You don’t typically see the media analyzing the spin and framing work done for their behalf. But Steven Harmon of MediaNews does just that today. And, to this point, the Governor is winning…
Gov. Arnold Schwarzenegger’s first move after the May 19 special election was to immediately tamp down any thoughts of raising more taxes, claiming voters had sent a “clear message” against taxes in rejecting five of six ballot measures.
In striking quickly against the idea of more taxes, Schwarzenegger was trying to take ownership of the political landscape before opponents could craft their own response, political observers said – and he was laying the groundwork for upcoming negotiations as lawmakers seek to resolve a projected $24 billion deficit.
Democrats have countered with a muddled response. Assembly Speaker Karen Bass, D-Los Angeles, conceded immediately after the vote that she saw little chance of going back to Republicans for more tax hikes, saying, “It’s really going to be about devastating cuts.”
Since then, she has backpedaled some, saying that all options – including taxes – are on the table. Senate President Pro Tem Darrell Steinberg, D-Sacramento, said that he is also bracing for “deep and painful cuts.” But, he added, “there is not $24 billion to cut in a way that would be acceptable to Californians. So, we’re going to begin with cuts, certainly. And we are going to look for every opportunity to use the crisis to fix the structure of government because it doesn’t work. (Media News 5/31/09)
Harmon goes on to talk about the yeoman’s effort put up by the coalition behind the No on 1A campaign (that I worked on), including SEIU and AFSCME. In the Binder poll that has been discussed around here frequently, we saw strong evidence that Californians support paying for the services they value. Without rehashing all of the details from the poll, suffice it to say that we have the data on our side.

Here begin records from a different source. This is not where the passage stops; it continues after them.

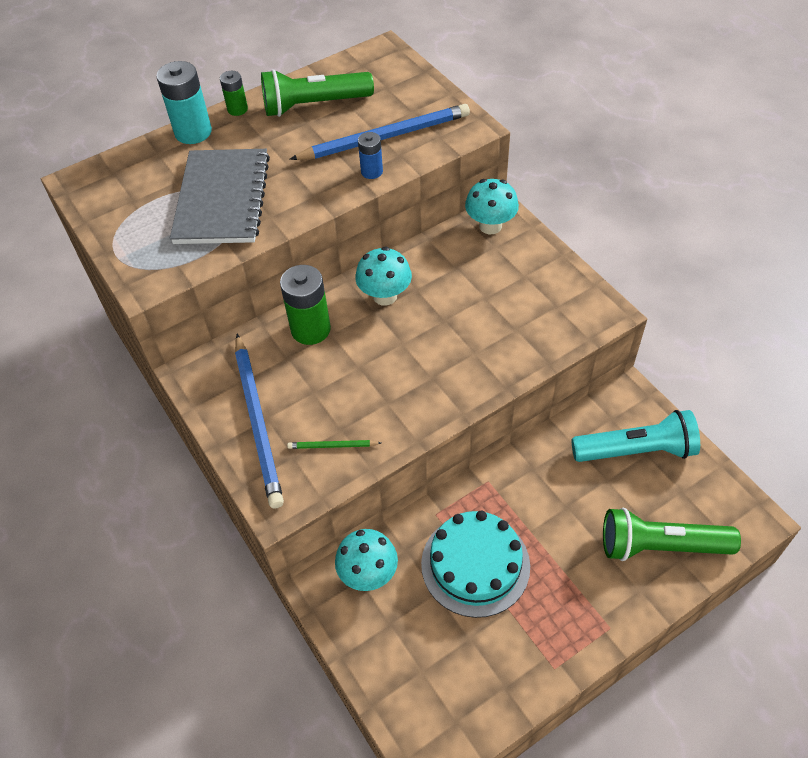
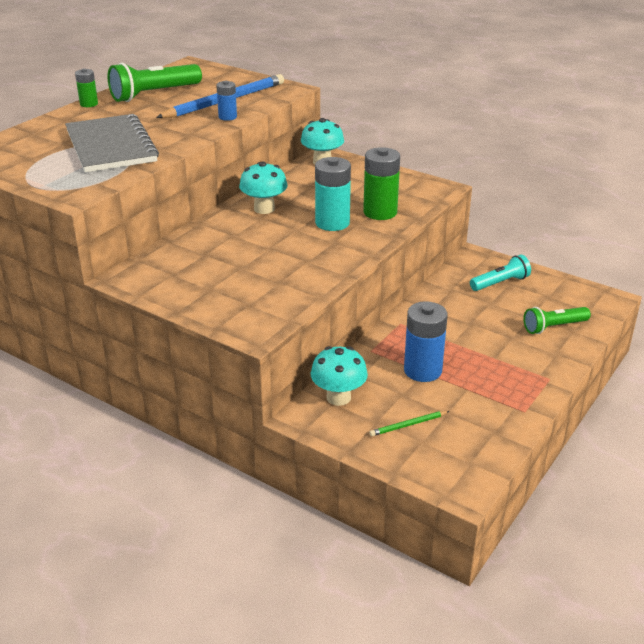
camera: 25 degrees left, 20 degrees down
(193, 132) = (58, 119): turquoise battery -> turquoise battery (332, 223)
(258, 421) = (204, 292): blue pencil -> none
(310, 329) = (214, 236): green battery -> green battery (380, 212)
(332, 446) = (278, 291): green pencil -> green pencil (408, 425)
(475, 564) = (422, 370): turquoise cake -> blue battery
(636, 450) = (500, 283): turquoise flashlight -> turquoise flashlight, size x0.63
(660, 545) = (553, 327): green flashlight -> green flashlight, size x0.63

However, we don’t have the framing on our side. It has always been easy to cast the May 19 election as some sort of referendum on taxes. But the fact is that the special was far more than that, or far less depending on your point of view. It was about the failed communication between representatives and constituents. It was about voters growing weary of the constant hiding of the ball and failure to address our structural problems. Sure, it was about the spectre of Jarvis’ ghost, but just as much as the failure to have a consistent fiscal policy since 1978 as the tax aspects.
Yet, like Harmon points out, Democratic elected leaders are losing the framing battle to (faux Democrat) Susan Kennedy and her gang of merry thieves in the Horseshoe. In the short term, we need our current elected leaders to stand up for government and for our values. In the long term, we need to work to ensure that those who are elected to Sacramento understand why we sent them there. When term limits create open seats, we need to put not just Democrats in those seats, but progressives who will shape the caucus into a body that can fight the Republicans obstructionism.